Organic bipolar electrodes are capable of facilitating both n-type and p-type reactions for energy storage, typically offering high theoretical specific capacities. This article presents the design and synthesis of a new bipolar polymer cathode material, PDQZ, which is synthesized by copolymerization of phenanthroline diketone with dihydrophenazine. Dihydrophenazine works to store anions while phenanthroline diketone could store sodium ions.
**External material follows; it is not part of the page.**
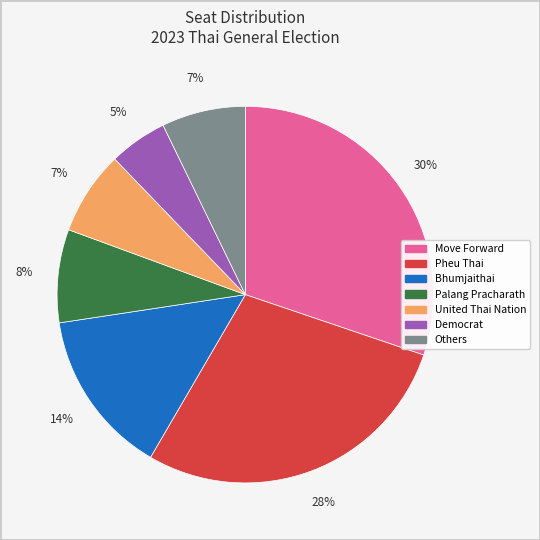

How many slices are in this pie chart?

7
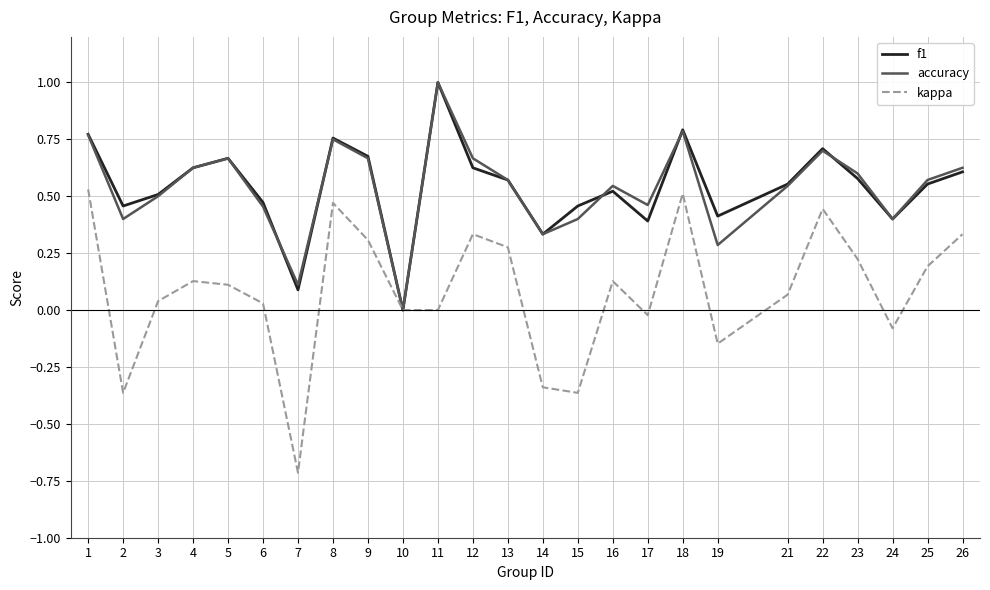

What is the total value across all series at 12?

1.6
In a sodium-based half-cell, PDQZ demonstrates an energy density of 597 W h kg⁻¹ and a reversible specific capacity of 318 mA h g⁻¹ at a current density of 0.5C, with a capacity retention rate of 85% after 300 cycles. Notably, even after 4000 cycles at 10C, the capacity retention rate remains at 78%. Furthermore, symmetrical batteries are successfully assembled based on PDQZ, which shows the “ready-to-charge” characteristic, providing a discharge specific capacity of 112 mA h g⁻¹ at 1 A g⁻¹. More excitingly, stable cycling performance over 2000 cycles is achieved in symmetric cells, with an average decay rate as low as 0.02% per cycle. These results highlight the promising application potential of the bipolar PDQZ in energy storage, and may also shed light on future design of bipolar polymer electrode materials.